Pakistan’s obsession with Kashmir and India’s fixation over it is withholding them both from recognising Kosovo as an independent state.
A Foreign Office official told The Express Tribune that although Pakistan is eager to recognise Kosovo, “(it) finds it impossible to translate its desire into a reality.”
“Islamabad is willing to recognise the Kosovo Republic, but the situation in Balochistan does not allow us to do so,” the official said.
India is also in a similar bind, the source said, adding: “Delhi is (also) willing to recognise … Kosovo, but the situation in disputed Kashmir has barred it from doing so.”
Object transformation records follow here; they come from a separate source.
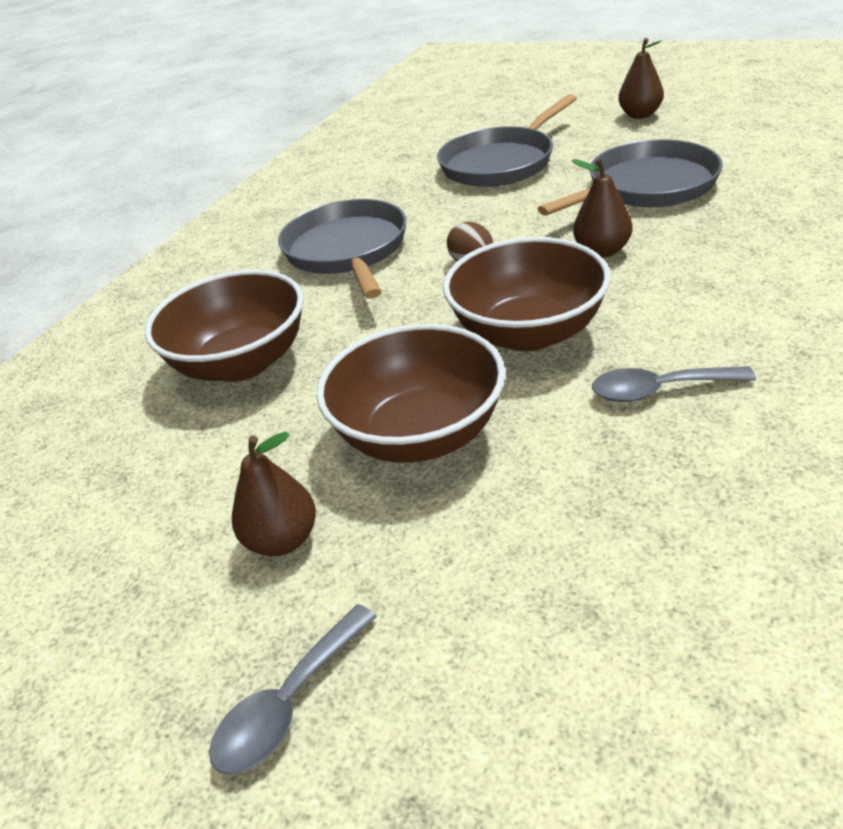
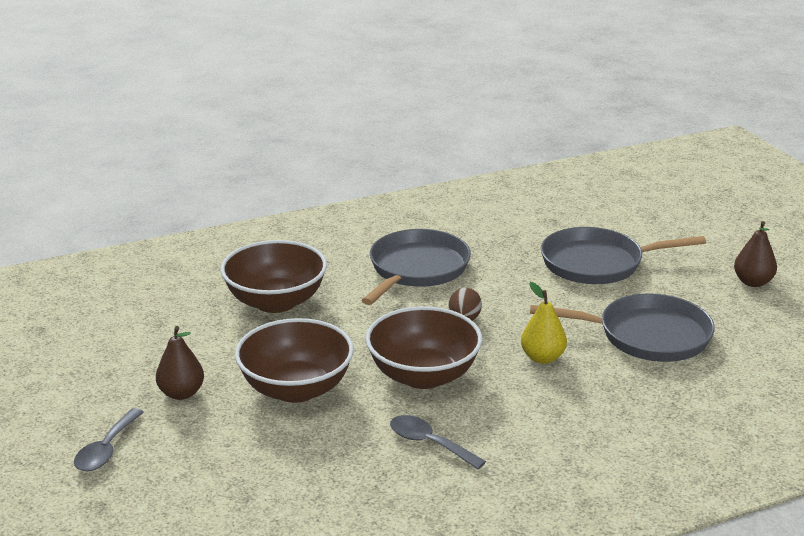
camera: 35 degrees right, 10 degrees down
grey spoon [209,604,377,774] -> grey spoon turned 60 degrees counterclockwise [74,408,144,471]
brown pear [572,158,632,258] -> yellow pear [521,282,567,364]

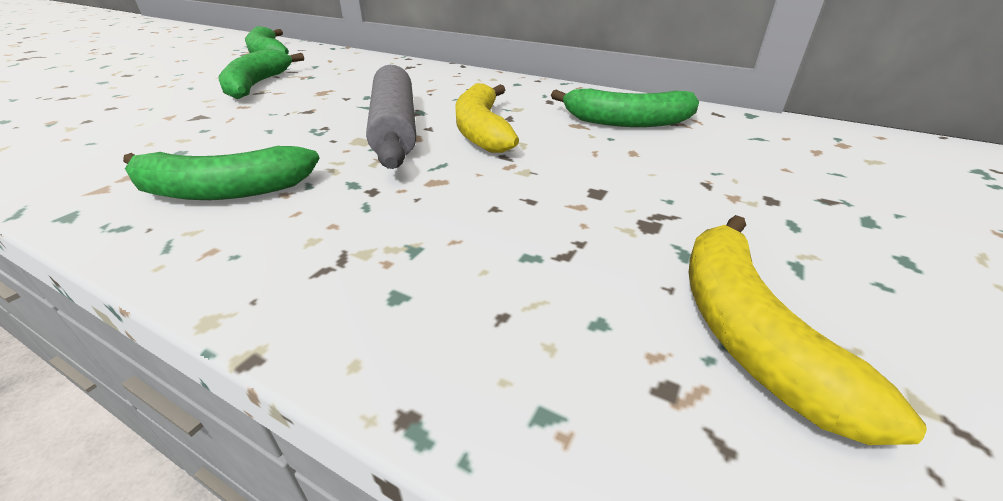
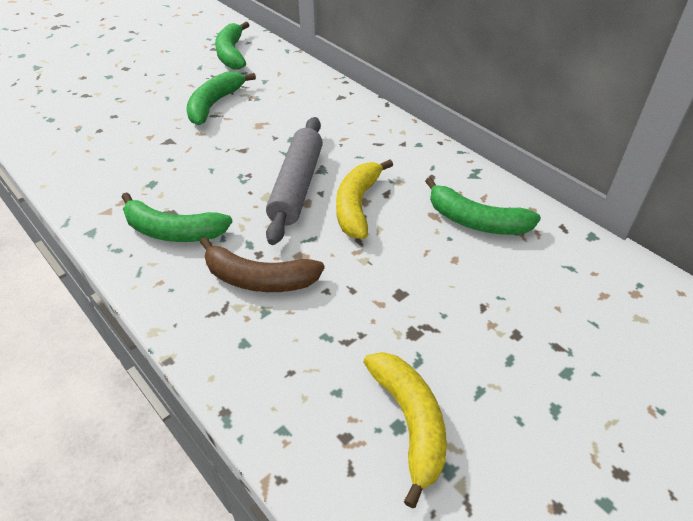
camera: 20 degrees right, 10 degrees up
yellow banana [689,215,927,445] -> yellow banana turned 150 degrees clockwise [363,352,447,508]
none -> brown banana [200,237,324,292]

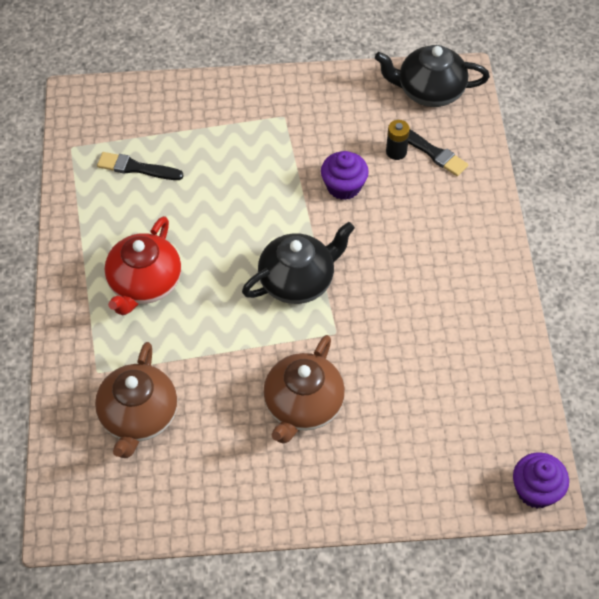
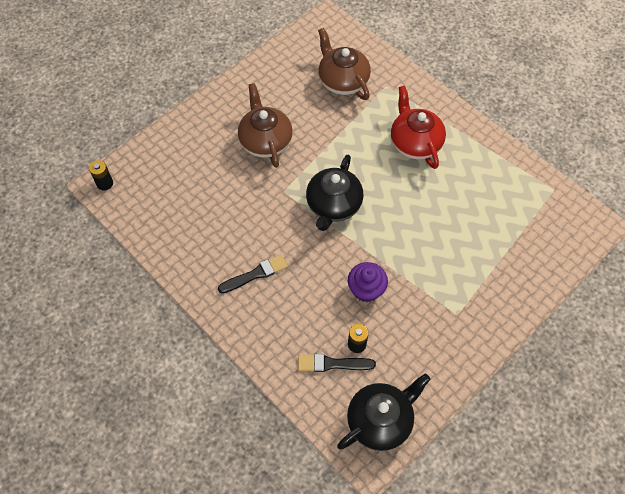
camera: 140 degrees right, 5 degrees up
black brush [97,152,184,180] -> black brush moved to [218,254,288,293]
purple cupcake [513,452,569,509] -> black battery [89,160,113,190]

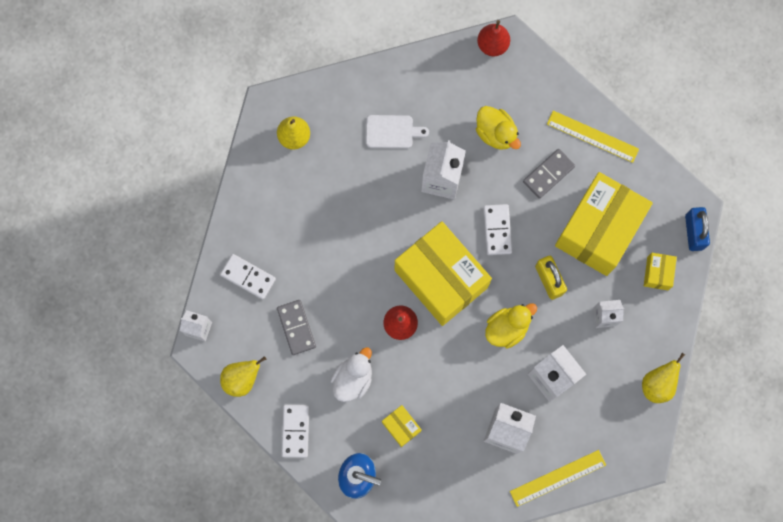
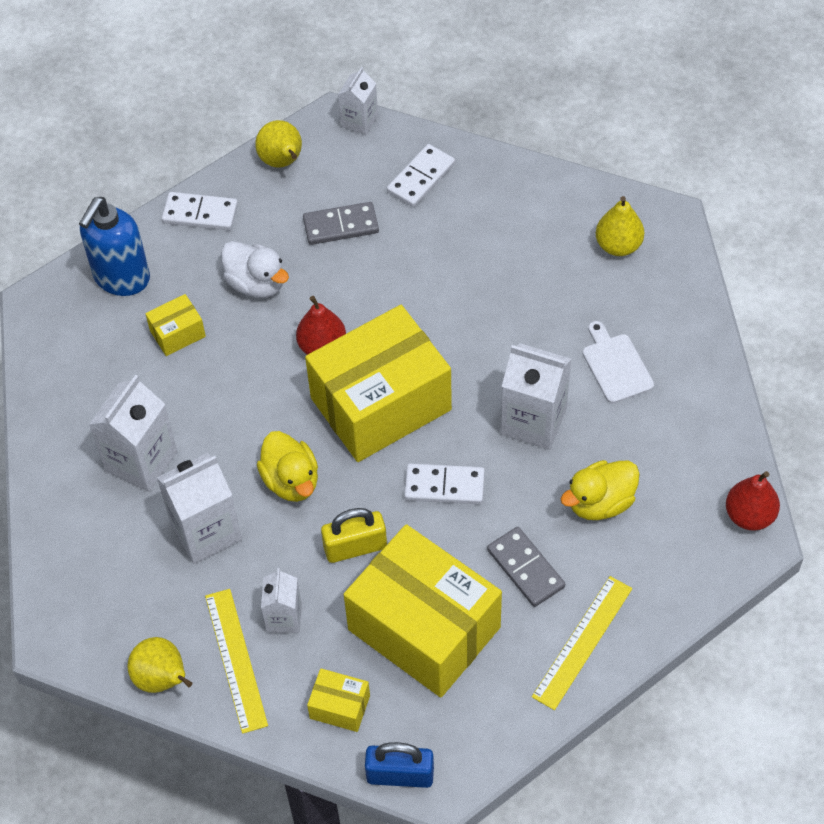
camera: 100 degrees right, 20 degrees down
white cutting board [366,115,429,148] -> white cutting board turned 150 degrees clockwise [582,321,654,404]
yellow ruler [510,450,606,507] -> yellow ruler moved to [205,589,268,734]

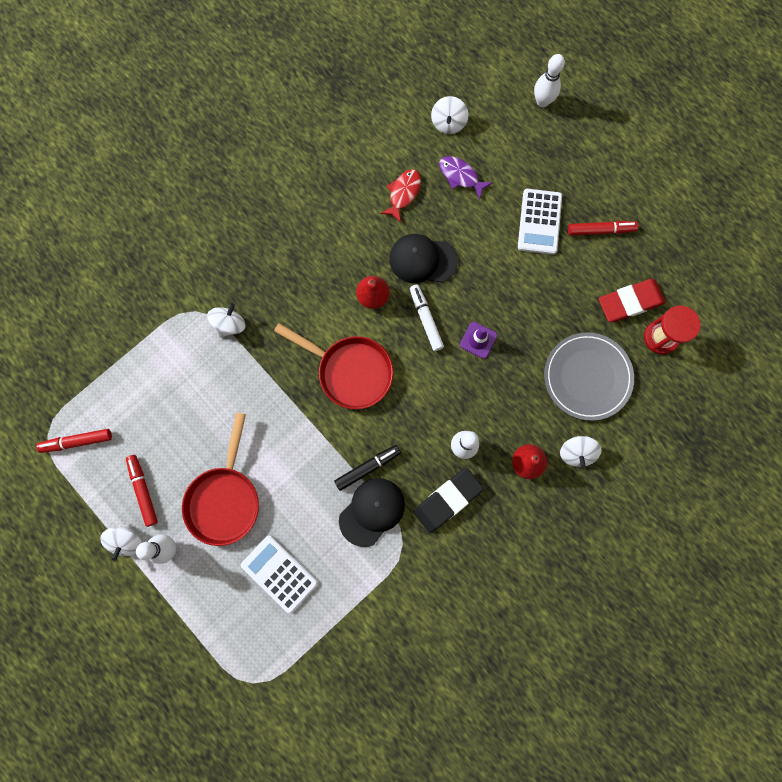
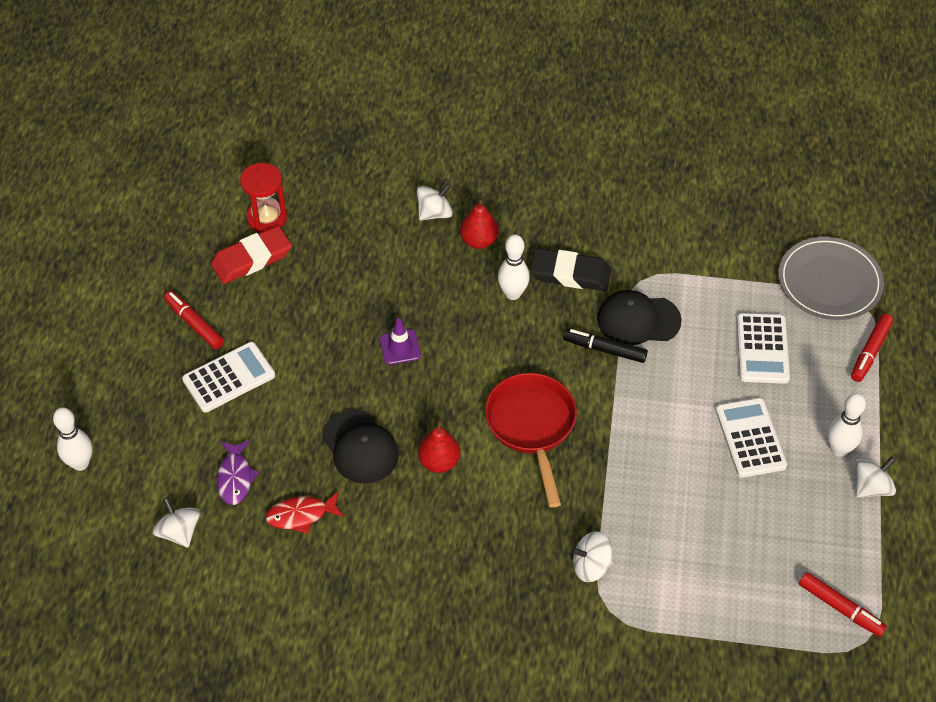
camera: 130 degrees left, 25 degrees down
red marker [126,455,158,527] -> red marker moved to [851,314,894,382]
red pan [182,412,259,546] -> white calculator [715,398,787,478]
white marker [410,284,444,351] -> none
white spinning top [431,96,468,134] -> white spinning top turned 90 degrees counterclockwise [153,497,200,548]
grey plate [544,332,634,421] -> grey plate moved to [778,237,884,320]
red eraser [599,279,665,322] -> red eraser turned 60 degrees counterclockwise [211,226,292,284]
Pakistan, he said, “is being pressed by several Muslim states and the United States to recognise the republic”. Also, the people of Kosovo, whom it had been supporting in their freedom struggle against Serbian occupation, “are also eagerly awaiting recognition by Pakistan”.
As many as 75 UN member countries, including the US, Saudi Arabia and Afghanistan, have recognised it “but we are sorry we can’t do so,” the official said.
“The reason is that Kosovo had declared its independence unilaterally after a long struggle against the republic of Serbia … Pakistan fears that a parallel could be drawn between Kosovo and Balochistan, even if a few Baloch (insurgents) were to declare independence unilaterally.”
A leading Indian daily The Hindu cited several US embassy cables, according to which the US was pressing India to ‘quickly’ recognise Kosovo’s independence, but New Delhi was worried that a parallel would be drawn between Kosovo and Kashmir.
The cables, declassified by political counsellor Ted Osius of the New Delhi embassy, were accessed by The Hindu via Wikileaks.
On July 22 last year, the International Court of Justice (ICJ) ruled that Kosovo’s declaration of independence did not violate any international law, which its president said contains no “prohibitions on declarations of independence”.
Published in The Express Tribune, April 10th, 2011.